No setor financeiro, vocês tem a Amex. Por que este setor de meio de pagamentos e por que não outras bandeiras, como Visa e Mastercard?

Essa parte de meio de pagamento, de bandeira de cartão, a gente entende que é um elo da cadeia que é muito difícil de disrupt. Visa, Mastercard e Amex tem muito valor.  Só que quando a gente olha os múltiplos de Visa e Mastercard, estão a quase 30 vezes lucro, e a Amex está a 13, 14 vezes.

Diferentemente de Visa e Master, a Amex é um banco. Nos Estados Unidos é ela quem emite o próprio cartão. Apesar de ter parcerias com outros bancos  – você pode ter um cartão embandeirado Amex que foi emitido pelo Wells Fargo, por exemplo – na maior parte dos casos é ela quem corre o risco de crédito, quem empresta o dinheiro. Se a Amex merece um múltiplo ponderado de banco – na casa das 10 vezes – com o de bandeira, ainda assim o preço da ação está muito descontado. É um banco de alta renda, e a perda dentro da Amex é muito baixa comparada com outros players.

Ok, mas por que o mercado está descontando tanto?

Quando começamos a montar nossa posição, há pouco mais de dois anos, a Amex tinha acabado de perder um contrato importante com a Costco. E ela emite muitos cartões através de parcerias com lojas e empresas como essa. Então, quando o contrato foi rompido, ficou a questão: até que ponto esse modelo de parceria está sub judice?

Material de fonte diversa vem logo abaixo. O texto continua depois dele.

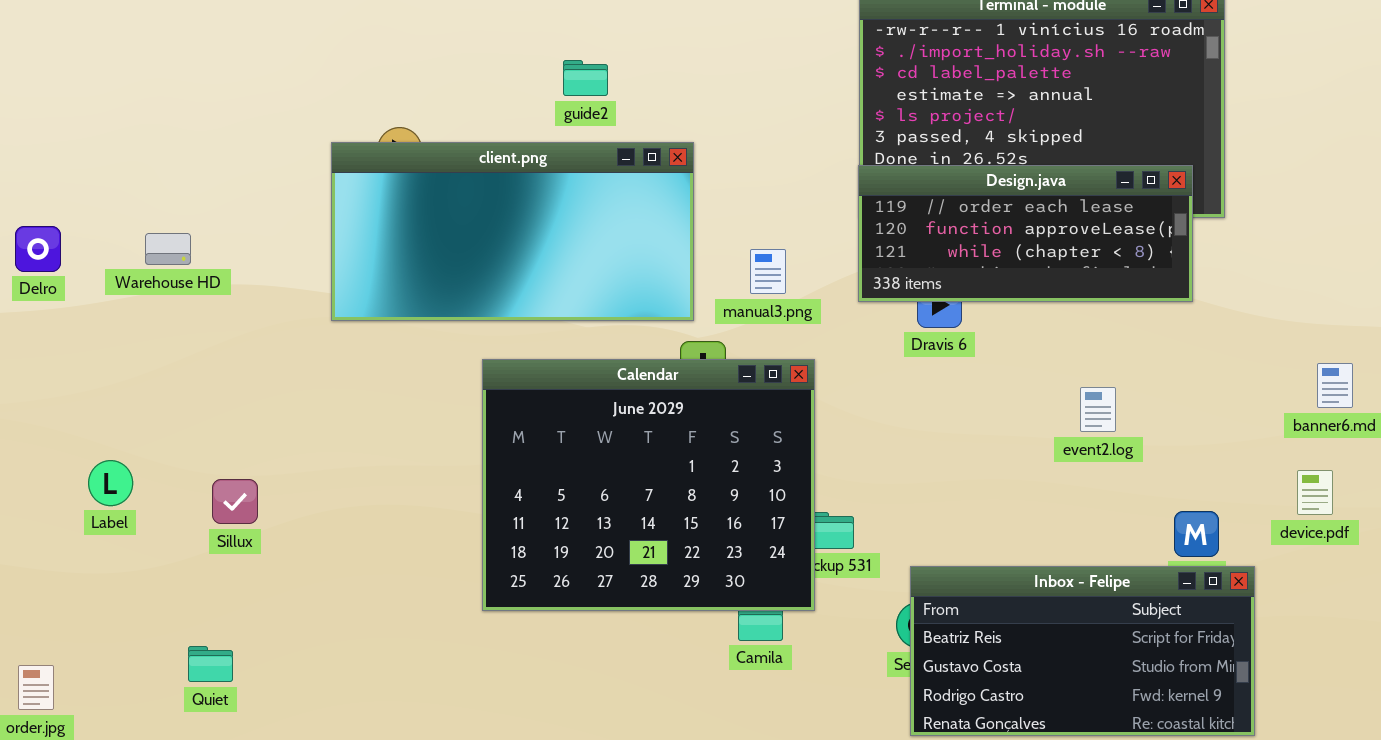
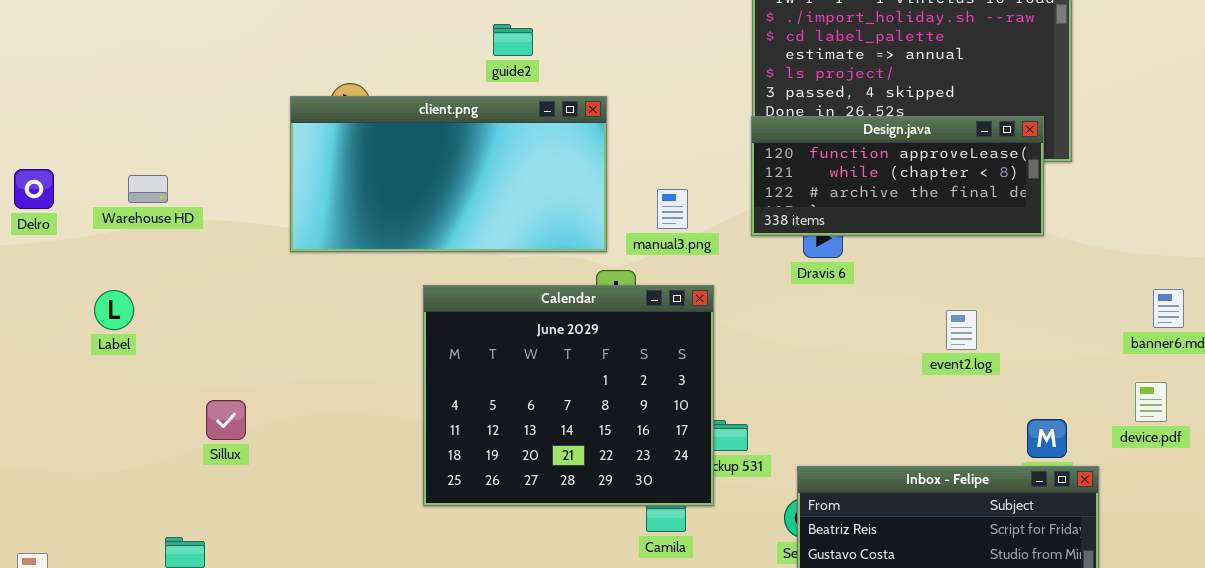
Design.java: [858,165,1193,302] -> [751,116,1044,236], scrolled down 1 row
Label: [88,460,133,506] -> [94,290,134,330], moved
Sillux: [212,479,258,524] -> [206,400,246,440], moved

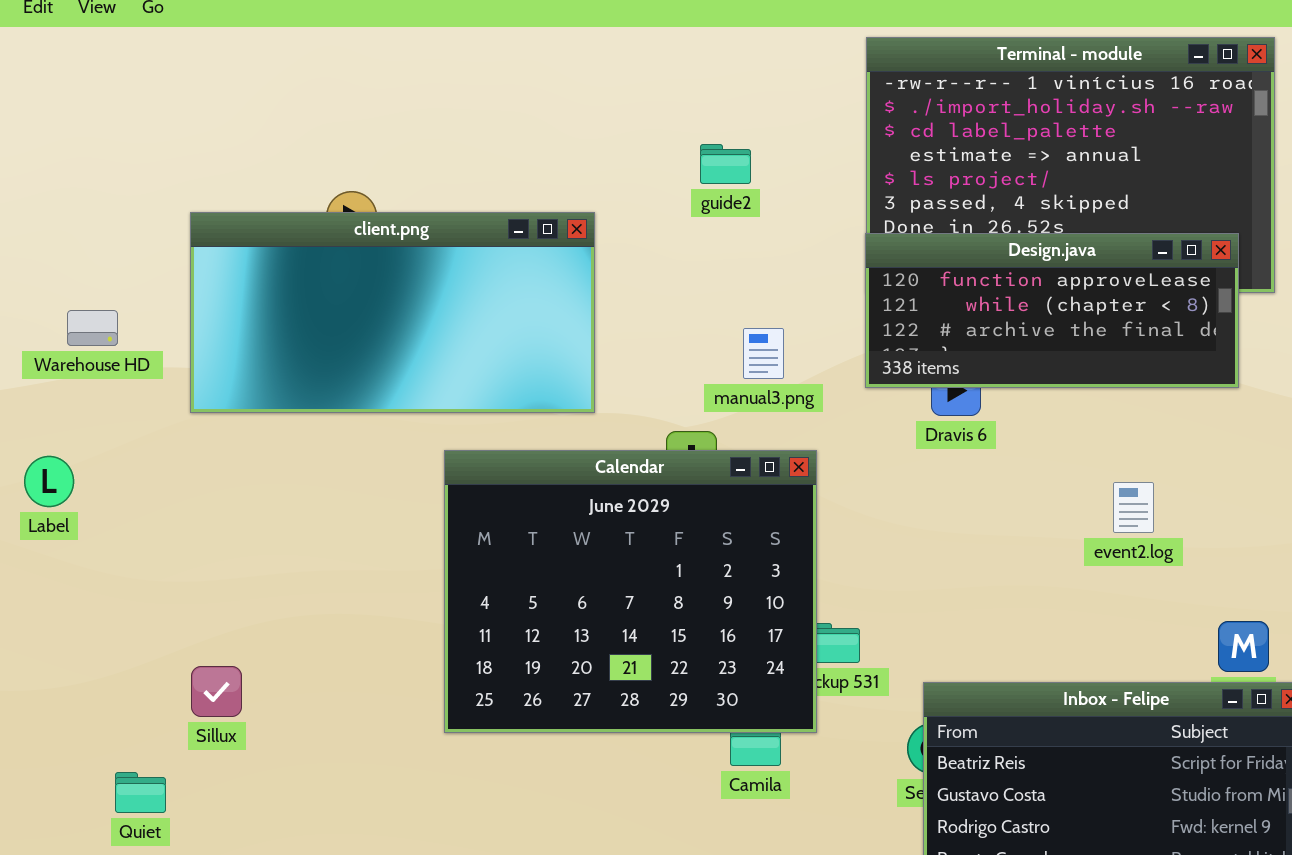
guide2: [493,24,533,56] -> [700,144,751,184], moved
client.png: [290,96,607,252] -> [190,212,595,413], moved
Sillux: [206,400,246,440] -> [191,666,242,717], moved

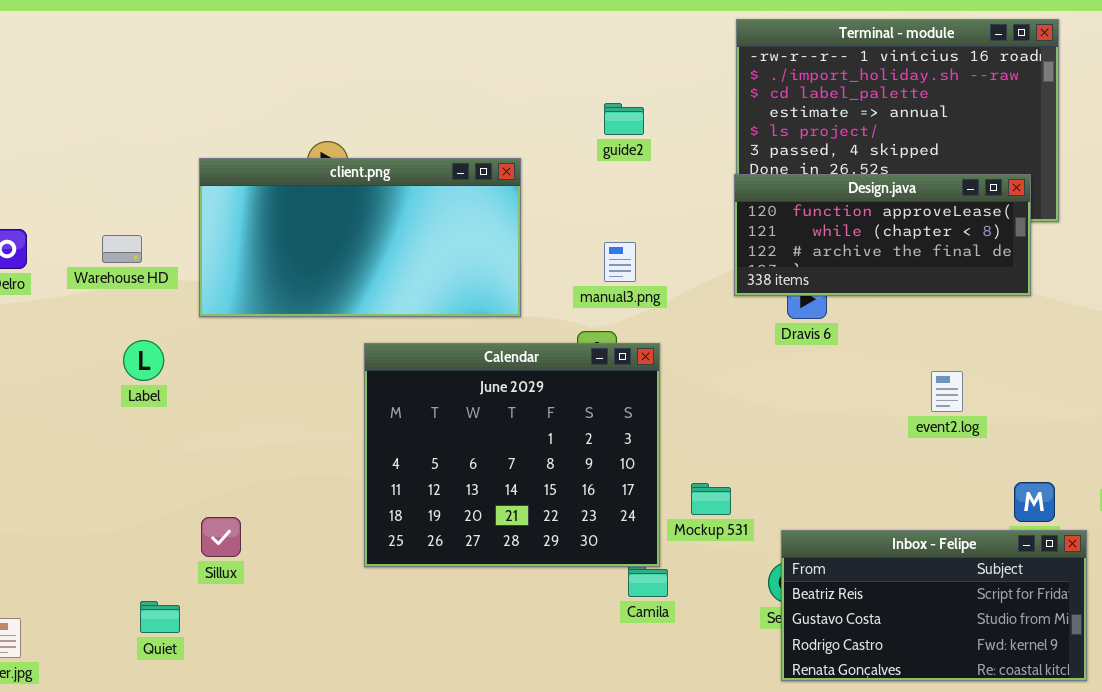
manual3.png: [743,328,784,379] -> [604,242,636,282], moved
Calendar: [444,450,817,733] -> [364,343,660,567], moved
Label: [24,456,74,507] -> [123,340,164,381], moved

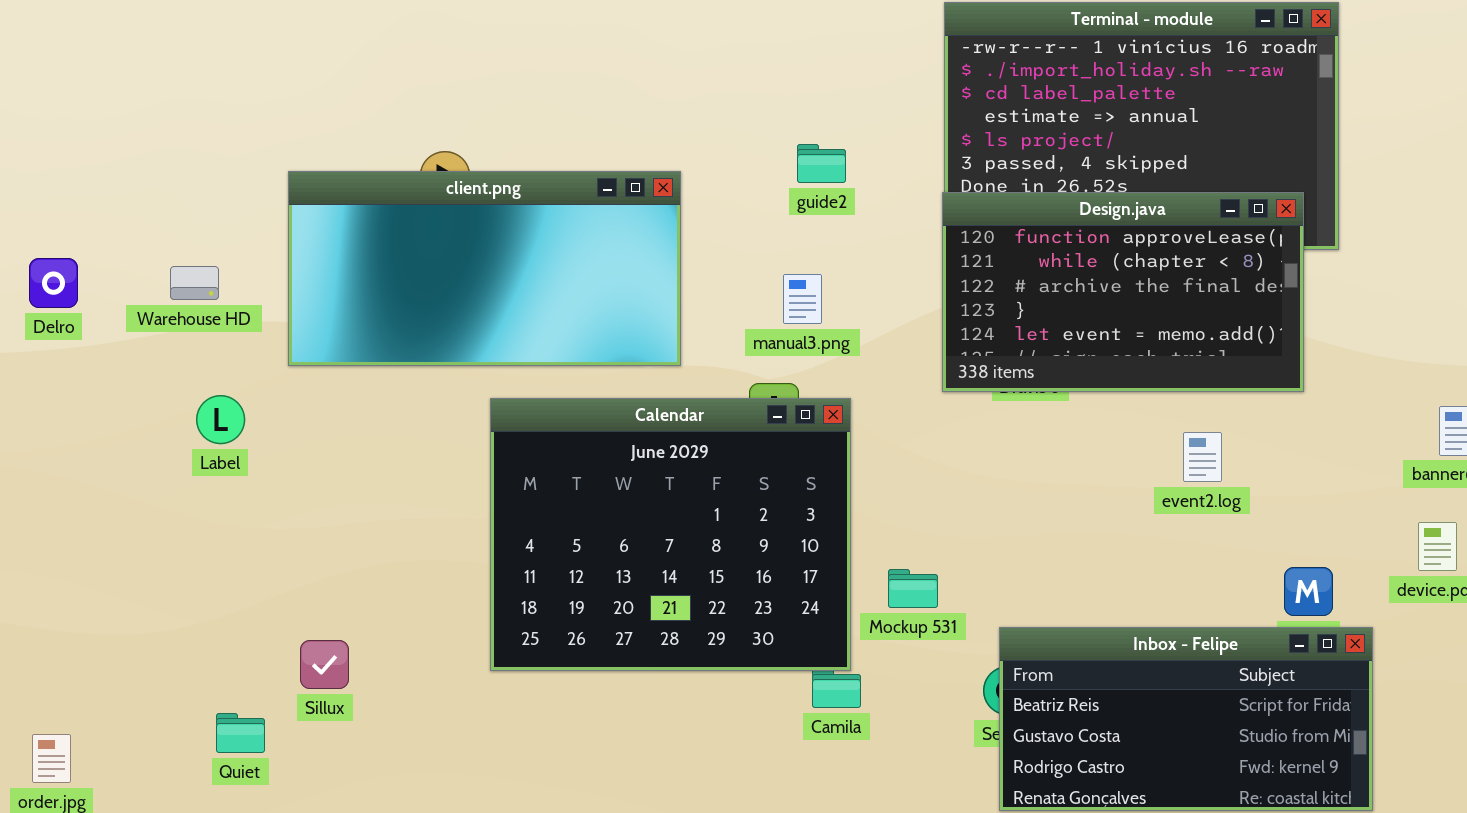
guide2: [604,103,644,135] -> [797,144,846,183], moved
Design.java: [734,174,1031,296] -> [942,192,1304,392], resized
Sillux: [201,517,241,557] -> [300,640,349,689], moved

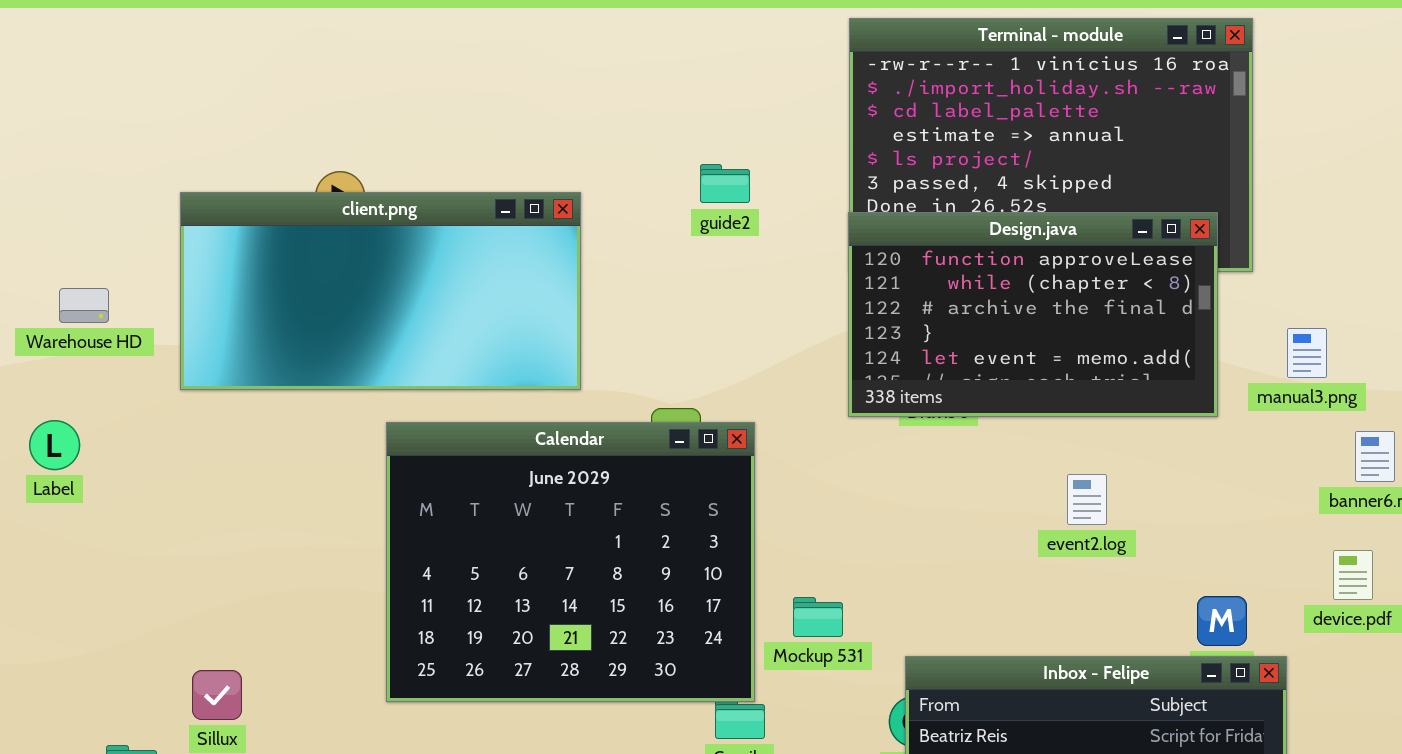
manual3.png: [783,274,822,324] -> [1287,328,1327,378], moved
Label: [196,395,245,444] -> [29,420,80,470], moved
event2.log: [1183,432,1222,482] -> [1067,474,1107,525], moved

O que a gente fez? Foi conversar com outros parceiros, com a Delta, com a Marriott. E não constatamos uma ruptura no modelo. Por outro lado, o setor de bancos americano teve um escrutínio regulatório muito grande nos últimos anos. Para Amex, não foi diferente.

O S&P mais que quadruplicou desde o low de 2008 e muita gente diz que uma correção é iminente. Como vocês se protegem?

A natureza do nosso processo tem um quê de contraciclicalidade. Nossa visão nunca é se o mercado está caro ou barato olhando o S&P como um todo. A gente está olhando um subgrupo de 60 empresas e tendo uma visão sobre essas 60 empresas, se elas estão mais caras ou mais baratas.

Como a gente está sempre olhando TIR, se o mercado estiver indo de caro para mais caro, a gente vende e vamos fazendo caixa. Foi o que aconteceu em janeiro deste ano, que foi bastante forte para o mercado americano, chegou a bater, salvo engano, 7% ou 8% nas três primeiras semanas do ano. A gente estava vendendo posição na margem. A gente virou o ano perto de 90% investido e saiu de janeiro com 80% investido.

Quando o mercado voltou, em fevereiro, voltamos a comprar. Claro que a gente precisa se questionar se os motivos que levaram o mercado a ficar nervoso mudam nossa visão de longo prazo e valor intrínseco. Mas se a resposta é não, quando o mercado está caindo nós estamos comprando.